Exercise requirements>
Taking the first line of the listing as the start and the line containing "134, 166, 183]" as the end, reproduce everything in between exactly, both ends included.

*** Block opens ***

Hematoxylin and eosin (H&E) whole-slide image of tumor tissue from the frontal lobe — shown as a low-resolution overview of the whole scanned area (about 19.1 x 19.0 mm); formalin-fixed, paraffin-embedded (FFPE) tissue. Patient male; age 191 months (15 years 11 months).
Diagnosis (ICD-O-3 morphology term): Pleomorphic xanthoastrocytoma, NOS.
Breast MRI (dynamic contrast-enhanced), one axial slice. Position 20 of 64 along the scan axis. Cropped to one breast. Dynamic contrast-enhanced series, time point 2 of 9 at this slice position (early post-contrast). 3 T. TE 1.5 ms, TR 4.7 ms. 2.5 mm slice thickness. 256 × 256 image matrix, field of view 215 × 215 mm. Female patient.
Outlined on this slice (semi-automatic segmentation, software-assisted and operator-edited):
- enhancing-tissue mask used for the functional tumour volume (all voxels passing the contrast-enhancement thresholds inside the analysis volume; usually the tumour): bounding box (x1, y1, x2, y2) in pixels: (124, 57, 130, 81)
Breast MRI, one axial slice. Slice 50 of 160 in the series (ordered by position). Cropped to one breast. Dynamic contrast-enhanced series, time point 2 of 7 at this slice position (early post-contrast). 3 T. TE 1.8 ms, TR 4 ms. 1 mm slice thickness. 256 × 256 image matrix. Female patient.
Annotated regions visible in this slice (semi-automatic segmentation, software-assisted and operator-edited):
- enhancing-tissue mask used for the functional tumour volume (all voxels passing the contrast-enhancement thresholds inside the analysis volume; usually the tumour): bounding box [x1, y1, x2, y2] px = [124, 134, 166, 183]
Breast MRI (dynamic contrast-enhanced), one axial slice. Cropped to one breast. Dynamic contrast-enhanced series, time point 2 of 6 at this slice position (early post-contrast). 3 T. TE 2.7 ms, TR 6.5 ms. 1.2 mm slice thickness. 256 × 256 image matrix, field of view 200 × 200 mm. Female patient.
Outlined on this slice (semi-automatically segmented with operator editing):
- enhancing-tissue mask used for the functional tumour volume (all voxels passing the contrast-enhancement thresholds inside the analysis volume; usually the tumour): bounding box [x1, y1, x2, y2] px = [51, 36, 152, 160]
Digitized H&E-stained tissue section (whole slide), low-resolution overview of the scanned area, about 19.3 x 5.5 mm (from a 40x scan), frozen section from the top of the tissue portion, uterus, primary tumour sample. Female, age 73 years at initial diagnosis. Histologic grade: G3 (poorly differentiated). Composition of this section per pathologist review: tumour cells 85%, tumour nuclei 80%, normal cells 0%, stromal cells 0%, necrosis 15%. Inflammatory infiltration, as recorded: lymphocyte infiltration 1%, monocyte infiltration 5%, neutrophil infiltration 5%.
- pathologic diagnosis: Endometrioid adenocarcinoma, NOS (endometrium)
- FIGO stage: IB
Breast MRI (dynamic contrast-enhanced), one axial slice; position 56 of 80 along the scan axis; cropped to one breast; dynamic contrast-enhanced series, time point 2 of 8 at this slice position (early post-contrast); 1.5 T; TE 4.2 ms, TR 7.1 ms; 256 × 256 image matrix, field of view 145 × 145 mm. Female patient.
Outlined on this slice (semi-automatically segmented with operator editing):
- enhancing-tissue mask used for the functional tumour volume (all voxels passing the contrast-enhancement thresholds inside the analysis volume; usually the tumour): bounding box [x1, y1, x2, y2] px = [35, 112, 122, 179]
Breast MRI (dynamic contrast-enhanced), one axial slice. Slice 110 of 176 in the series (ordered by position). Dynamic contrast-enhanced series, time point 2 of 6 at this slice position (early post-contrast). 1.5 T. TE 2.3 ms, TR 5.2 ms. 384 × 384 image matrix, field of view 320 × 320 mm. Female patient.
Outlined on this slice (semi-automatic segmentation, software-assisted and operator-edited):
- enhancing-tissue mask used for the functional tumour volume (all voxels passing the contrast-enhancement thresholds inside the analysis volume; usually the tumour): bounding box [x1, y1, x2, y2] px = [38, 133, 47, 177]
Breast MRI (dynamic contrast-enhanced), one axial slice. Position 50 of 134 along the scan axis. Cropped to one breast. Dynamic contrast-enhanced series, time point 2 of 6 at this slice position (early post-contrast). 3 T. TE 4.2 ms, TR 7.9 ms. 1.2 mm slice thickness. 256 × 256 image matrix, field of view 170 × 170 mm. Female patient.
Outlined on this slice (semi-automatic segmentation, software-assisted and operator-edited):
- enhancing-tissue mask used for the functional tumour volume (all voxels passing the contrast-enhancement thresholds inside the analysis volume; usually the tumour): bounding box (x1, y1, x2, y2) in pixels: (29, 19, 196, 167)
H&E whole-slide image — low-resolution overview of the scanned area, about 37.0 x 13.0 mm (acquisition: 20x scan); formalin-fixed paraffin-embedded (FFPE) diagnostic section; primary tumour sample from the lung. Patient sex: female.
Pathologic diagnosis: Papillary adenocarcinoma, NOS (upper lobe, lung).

*** Block closes ***

Result for this task>
Hematoxylin and eosin (H&E) whole-slide image of tumor tissue from the frontal lobe — shown as a low-resolution overview of the whole scanned area (about 19.1 x 19.0 mm); formalin-fixed, paraffin-embedded (FFPE) tissue. Patient male; age 191 months (15 years 11 months).
Diagnosis (ICD-O-3 morphology term): Pleomorphic xanthoastrocytoma, NOS.
Breast MRI (dynamic contrast-enhanced), one axial slice. Position 20 of 64 along the scan axis. Cropped to one breast. Dynamic contrast-enhanced series, time point 2 of 9 at this slice position (early post-contrast). 3 T. TE 1.5 ms, TR 4.7 ms. 2.5 mm slice thickness. 256 × 256 image matrix, field of view 215 × 215 mm. Female patient.
Outlined on this slice (semi-automatic segmentation, software-assisted and operator-edited):
- enhancing-tissue mask used for the functional tumour volume (all voxels passing the contrast-enhancement thresholds inside the analysis volume; usually the tumour): bounding box (x1, y1, x2, y2) in pixels: (124, 57, 130, 81)
Breast MRI, one axial slice. Slice 50 of 160 in the series (ordered by position). Cropped to one breast. Dynamic contrast-enhanced series, time point 2 of 7 at this slice position (early post-contrast). 3 T. TE 1.8 ms, TR 4 ms. 1 mm slice thickness. 256 × 256 image matrix. Female patient.
Annotated regions visible in this slice (semi-automatic segmentation, software-assisted and operator-edited):
- enhancing-tissue mask used for the functional tumour volume (all voxels passing the contrast-enhancement thresholds inside the analysis volume; usually the tumour): bounding box [x1, y1, x2, y2] px = [124, 134, 166, 183]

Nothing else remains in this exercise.